SD 60 investigating allegations of students being 'assaulted sexually' by fellow elementary students


CM Finch Elementary on May 31.

The details of this story could be disturbing to some readers.

School District 60 Peace River North has launched an investigation into allegations of children being assaulted sexually by fellow students at CM Finch Elementary in Fort St. John.

A parent of a child at the elementary school is angry about what he says are ongoing sexual assaults. The dad, who does not want to be named to protect the identity of his child, says two students at the school have put their hands down the pants of at least four other classmates and grabbed their private parts.

He says parents have taken their concerns to the principal Troy Lang and asked him to do more to stop it from happening again. Lang has declined our requests for comment.

The dad then took his concerns to the Fort St. John RCMP, who say the power to intervene lies mainly with schools. That's because the criminal code usually doesn't apply to children under the age of 12.
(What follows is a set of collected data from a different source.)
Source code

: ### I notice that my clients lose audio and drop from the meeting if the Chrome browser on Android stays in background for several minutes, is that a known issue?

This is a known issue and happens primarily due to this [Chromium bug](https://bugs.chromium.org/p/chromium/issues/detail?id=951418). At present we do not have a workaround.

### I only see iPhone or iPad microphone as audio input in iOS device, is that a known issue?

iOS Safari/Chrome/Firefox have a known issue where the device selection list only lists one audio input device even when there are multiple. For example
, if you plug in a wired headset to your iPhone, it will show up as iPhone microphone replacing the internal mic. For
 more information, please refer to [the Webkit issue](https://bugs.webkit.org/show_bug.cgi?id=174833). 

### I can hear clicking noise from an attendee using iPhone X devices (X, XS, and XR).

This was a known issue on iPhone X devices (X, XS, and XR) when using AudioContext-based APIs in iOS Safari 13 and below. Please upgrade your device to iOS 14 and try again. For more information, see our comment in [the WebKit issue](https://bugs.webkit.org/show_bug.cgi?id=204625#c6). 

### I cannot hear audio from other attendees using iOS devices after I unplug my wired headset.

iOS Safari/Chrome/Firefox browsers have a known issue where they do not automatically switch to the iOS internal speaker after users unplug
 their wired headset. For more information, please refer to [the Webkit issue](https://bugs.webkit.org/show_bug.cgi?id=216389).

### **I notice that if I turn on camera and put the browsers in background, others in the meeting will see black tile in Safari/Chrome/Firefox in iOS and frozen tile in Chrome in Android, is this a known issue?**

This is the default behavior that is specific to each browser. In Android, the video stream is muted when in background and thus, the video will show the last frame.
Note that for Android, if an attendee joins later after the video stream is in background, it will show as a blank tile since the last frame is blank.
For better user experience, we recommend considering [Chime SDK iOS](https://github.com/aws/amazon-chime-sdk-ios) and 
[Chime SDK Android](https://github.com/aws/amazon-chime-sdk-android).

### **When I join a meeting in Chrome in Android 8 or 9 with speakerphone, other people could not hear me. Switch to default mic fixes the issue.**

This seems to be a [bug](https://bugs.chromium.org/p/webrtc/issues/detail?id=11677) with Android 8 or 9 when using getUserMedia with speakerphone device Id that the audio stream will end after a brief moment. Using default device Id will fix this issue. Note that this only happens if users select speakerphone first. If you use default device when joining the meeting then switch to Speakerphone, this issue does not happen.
Fort St. John RCMP Media Relations Officer Cst. Chad Neustaeter said: "Usually in a case like that police will be called. They can go talk to the schools, they can talk to the children and the parents that are involved. Most likely it will be referred to the schools who have the authority in that situation to be able to deal with it ."

CJDC-TV reached out to School District 60. Superintendent Stephen Petrucci said it's important to understand the matter is under investigation while they look into whether the allegations are true. 

We asked Petrucci what he is doing specifically to address the concern of parents. He would not answer direct questions; instead the superintendent issued a general statement.

It reads: "The District is dealing with a behavior incident involving students at one of our elementary schools." It goes on to say: "All matters of safety and discipline are taken seriously and investigated with due process."

The parent says the principal has offered to increase supervision of the two students who are facing allegations, and that counselling is also being offered.

As for the police, they say it's a fine line about what constitutes sexual assault between young children.

"This is something that as children develop, as children become more of who they are, things that they're exploring. It includes relationships. It includes their sexuality and this is not something that's just isolated to just one school. It's something that every police jurisdiction hears about and is dealing with," Neustaeter said.  

The RCMP reminded all parents of the importance of paying attention to what is going on in children's lives. Mounties also say to be aware of any changes in a child's behaviour and to ask questions about what is happening at school.